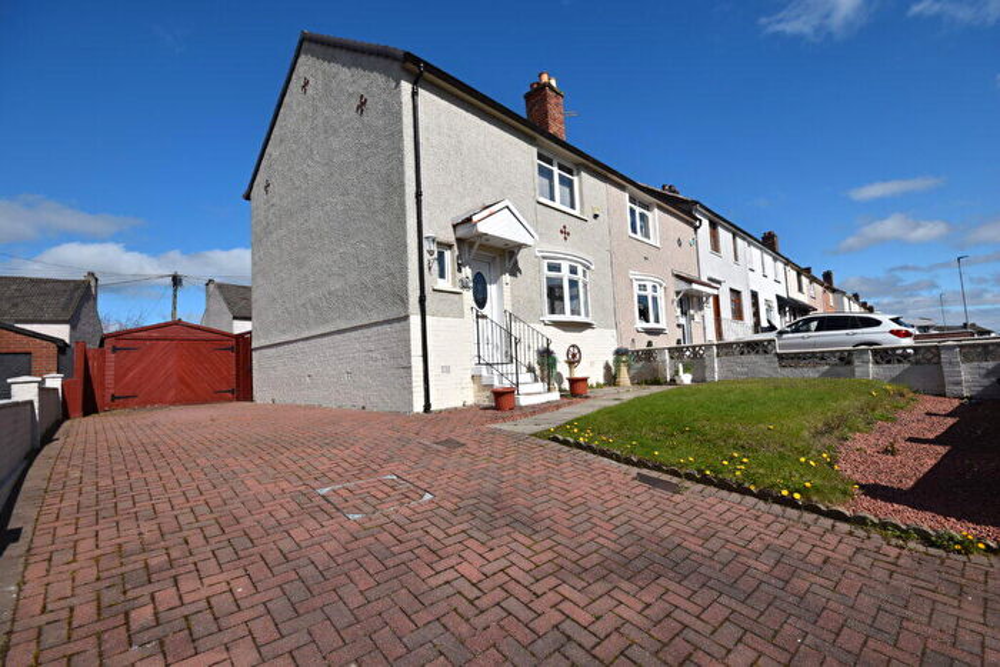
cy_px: 334
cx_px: 500
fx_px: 458
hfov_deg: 95.0
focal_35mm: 16
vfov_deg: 72.1
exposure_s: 1/500
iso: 200
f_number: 11
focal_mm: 11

--

# What you should do
Set down exactly what runs from the line with "focal_35mm: 16" to the last line of the data above, including both of those lines and no others.

# Exercise response
focal_35mm: 16
vfov_deg: 72.1
exposure_s: 1/500
iso: 200
f_number: 11
focal_mm: 11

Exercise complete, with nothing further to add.